Our country is not a “Christian Country”. We have been a multi-faith society from the first and the Founders created a polity that could accommodate multiple faiths from the start. George Washington states this in a letter to the Touro Synagogue in Newport, Rhode Island:
The Citizens of the United States of America have a right to applaud themselves for giving to Mankind examples of an enlarged and liberal policy: a policy worthy of imitation. All possess alike liberty of conscience and immunities of citizenship. It is now no more that toleration is spoken of, as if it was, by the indulgence of one class of people that another enjoyed the exercise of their inherent natural rights. For happily the Government of the United States, which gives to bigotry no sanction, to persecution no assistance, requires only that they who live under its protection, should demean themselves as good citizens.
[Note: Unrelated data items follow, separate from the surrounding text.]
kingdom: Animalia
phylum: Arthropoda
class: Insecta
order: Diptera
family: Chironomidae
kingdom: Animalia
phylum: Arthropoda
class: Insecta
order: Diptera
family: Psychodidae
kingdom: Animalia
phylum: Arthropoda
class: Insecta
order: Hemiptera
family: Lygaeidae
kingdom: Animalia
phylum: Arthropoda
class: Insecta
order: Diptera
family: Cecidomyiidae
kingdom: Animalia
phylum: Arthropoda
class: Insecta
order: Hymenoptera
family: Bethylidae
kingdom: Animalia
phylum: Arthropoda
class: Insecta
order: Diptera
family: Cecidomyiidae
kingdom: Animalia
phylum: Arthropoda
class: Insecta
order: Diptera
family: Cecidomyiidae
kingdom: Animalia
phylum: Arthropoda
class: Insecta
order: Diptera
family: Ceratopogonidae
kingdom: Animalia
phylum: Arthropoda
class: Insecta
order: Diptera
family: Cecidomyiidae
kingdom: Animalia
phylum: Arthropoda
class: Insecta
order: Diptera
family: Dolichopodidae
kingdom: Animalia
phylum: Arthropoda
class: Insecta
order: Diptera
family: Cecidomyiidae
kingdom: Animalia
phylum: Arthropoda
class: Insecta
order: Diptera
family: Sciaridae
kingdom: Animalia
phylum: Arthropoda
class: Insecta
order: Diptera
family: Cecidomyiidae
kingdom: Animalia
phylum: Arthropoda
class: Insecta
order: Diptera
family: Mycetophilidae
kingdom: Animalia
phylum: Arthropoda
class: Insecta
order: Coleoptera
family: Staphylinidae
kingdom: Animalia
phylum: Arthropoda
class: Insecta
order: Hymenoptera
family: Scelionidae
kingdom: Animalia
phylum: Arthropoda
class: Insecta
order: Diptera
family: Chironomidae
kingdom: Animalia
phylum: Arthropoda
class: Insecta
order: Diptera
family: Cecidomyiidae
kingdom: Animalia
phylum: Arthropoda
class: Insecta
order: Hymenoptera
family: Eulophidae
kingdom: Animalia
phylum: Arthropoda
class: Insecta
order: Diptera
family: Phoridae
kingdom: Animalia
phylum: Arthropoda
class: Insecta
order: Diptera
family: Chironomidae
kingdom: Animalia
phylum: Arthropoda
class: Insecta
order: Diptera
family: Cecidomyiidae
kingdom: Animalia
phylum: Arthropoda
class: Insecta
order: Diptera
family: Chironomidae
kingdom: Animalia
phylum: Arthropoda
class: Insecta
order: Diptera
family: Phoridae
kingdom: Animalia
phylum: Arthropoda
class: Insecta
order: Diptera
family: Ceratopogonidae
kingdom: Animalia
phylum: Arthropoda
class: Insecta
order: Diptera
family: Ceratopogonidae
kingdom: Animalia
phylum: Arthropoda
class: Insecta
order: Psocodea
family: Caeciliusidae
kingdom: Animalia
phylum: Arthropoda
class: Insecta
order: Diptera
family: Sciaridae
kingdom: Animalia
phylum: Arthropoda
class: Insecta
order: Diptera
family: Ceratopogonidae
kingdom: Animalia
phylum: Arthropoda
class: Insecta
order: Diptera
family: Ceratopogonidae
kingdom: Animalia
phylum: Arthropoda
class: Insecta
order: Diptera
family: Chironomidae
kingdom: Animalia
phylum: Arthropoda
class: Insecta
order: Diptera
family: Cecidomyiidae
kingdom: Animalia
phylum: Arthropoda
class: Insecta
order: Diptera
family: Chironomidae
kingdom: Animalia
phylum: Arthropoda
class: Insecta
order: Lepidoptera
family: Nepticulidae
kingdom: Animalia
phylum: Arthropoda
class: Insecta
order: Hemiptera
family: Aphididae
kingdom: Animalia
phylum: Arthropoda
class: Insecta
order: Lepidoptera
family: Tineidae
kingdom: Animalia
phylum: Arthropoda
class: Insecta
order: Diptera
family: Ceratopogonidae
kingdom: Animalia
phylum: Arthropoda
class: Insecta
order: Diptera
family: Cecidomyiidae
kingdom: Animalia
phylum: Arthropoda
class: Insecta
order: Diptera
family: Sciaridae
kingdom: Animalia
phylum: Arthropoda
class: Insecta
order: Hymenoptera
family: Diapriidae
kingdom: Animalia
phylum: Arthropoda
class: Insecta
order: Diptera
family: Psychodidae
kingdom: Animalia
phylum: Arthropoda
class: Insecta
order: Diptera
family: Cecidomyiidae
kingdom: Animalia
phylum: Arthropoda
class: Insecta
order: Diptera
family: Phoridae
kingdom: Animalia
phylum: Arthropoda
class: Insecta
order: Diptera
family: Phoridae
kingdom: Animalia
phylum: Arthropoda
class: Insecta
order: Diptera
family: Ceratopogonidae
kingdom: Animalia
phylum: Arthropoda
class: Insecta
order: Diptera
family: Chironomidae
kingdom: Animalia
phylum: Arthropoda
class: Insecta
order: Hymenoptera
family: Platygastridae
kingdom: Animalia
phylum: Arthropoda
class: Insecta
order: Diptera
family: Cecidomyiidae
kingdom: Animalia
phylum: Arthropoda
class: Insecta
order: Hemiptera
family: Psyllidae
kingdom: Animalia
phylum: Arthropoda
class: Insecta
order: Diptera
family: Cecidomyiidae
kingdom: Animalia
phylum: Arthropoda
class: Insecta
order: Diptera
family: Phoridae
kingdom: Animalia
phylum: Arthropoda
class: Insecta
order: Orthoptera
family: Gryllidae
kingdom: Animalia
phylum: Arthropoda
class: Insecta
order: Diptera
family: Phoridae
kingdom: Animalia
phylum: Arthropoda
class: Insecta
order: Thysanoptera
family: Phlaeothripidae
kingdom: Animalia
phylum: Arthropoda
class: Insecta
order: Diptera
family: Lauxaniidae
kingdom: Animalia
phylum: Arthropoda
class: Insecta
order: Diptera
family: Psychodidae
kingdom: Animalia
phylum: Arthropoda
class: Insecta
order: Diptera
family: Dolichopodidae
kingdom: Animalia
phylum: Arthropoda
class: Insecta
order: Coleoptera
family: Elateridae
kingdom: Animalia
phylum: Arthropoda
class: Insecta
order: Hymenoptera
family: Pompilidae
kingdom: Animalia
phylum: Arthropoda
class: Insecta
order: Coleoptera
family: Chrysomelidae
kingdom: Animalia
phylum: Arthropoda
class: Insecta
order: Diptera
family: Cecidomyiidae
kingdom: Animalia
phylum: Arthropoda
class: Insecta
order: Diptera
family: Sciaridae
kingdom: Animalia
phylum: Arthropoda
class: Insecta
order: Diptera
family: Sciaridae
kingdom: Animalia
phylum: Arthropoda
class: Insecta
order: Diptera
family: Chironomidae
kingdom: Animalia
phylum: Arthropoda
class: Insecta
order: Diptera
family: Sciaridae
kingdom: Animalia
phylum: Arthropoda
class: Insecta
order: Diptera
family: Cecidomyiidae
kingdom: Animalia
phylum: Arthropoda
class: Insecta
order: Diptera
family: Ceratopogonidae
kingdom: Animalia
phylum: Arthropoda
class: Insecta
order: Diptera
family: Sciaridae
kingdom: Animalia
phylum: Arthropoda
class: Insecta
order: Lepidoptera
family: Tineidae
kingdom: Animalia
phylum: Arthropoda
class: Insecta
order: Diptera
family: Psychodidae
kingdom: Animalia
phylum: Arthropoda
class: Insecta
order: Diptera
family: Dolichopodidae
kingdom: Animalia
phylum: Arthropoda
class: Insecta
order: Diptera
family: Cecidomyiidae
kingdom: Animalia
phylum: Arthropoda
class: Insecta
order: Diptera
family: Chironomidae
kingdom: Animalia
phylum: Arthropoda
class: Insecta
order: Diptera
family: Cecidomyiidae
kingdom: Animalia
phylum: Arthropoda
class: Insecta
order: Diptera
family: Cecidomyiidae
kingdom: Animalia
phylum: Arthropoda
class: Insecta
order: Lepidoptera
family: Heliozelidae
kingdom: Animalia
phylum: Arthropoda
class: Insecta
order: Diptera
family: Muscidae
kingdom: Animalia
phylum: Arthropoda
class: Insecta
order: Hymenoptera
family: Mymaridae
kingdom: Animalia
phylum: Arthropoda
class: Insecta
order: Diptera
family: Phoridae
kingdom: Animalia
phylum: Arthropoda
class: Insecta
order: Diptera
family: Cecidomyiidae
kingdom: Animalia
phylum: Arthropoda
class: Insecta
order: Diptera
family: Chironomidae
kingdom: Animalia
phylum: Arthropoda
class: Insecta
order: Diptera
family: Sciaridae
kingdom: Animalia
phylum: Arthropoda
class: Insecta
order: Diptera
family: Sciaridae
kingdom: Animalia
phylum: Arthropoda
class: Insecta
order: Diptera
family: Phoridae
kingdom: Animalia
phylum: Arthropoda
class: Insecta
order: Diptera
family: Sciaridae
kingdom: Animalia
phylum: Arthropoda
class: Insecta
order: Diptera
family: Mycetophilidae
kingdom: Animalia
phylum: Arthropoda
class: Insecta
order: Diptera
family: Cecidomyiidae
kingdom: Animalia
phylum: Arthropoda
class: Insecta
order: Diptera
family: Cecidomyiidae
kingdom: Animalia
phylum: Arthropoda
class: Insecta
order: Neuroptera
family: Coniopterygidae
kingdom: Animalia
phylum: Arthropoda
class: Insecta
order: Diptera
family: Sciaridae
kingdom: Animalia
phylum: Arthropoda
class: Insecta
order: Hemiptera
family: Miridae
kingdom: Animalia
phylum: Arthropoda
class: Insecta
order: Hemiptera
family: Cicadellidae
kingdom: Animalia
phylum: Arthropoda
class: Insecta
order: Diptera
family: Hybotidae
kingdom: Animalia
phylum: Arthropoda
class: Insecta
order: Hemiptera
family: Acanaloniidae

Nevertheless, both the Declaration of Independence and the Constitution are God-dependent documents and the God invoked is recognizably the God of the Christians and Jews. Our country makes possible the free practice of the Christian faith, and it is a live question whether the country can long endure without the robust participation of religious citizens both privately and corporately in the public debate.
The Declaration of Independence is based on the state’s dependence for its legitimacy on God-given standards of justice and equity. “We hold these truths to be self-evident: that all men are created equal and are endowed by their Creator with certain inalienable rights…”. Our rights, our human dignity, standards of fairness, justice, equity, are God-given, not state-given. The state has its legitimacy under these standards. The state does not give these standards and cannot legitimately take them away.
This is self-evident to Christians and to Jews, and to even the thinned-out Christianity of 18th century Deists. It was not self-evident to the neo-paganism of the Nazis or the statism of Stalin and Pol Pot.
Our system makes room maximally for the free expression of religion. If our heritage is distorted and religion driven from the public square and if knowledge of the God of the Jews and the Christians, the God revealed in the Bible — becomes rare in our people, then our liberty would hang by the most slender thread.
Christians need to be robust in our engagement in the political realm, so that a government of, by and for the people shall not perish.
This was one of ths most memorable sermons. You are such a blessing…to us and future generations.
So very well said! America needs to put God back into the heart of this country…………if not we will surely perish as a nation as history has show again and again.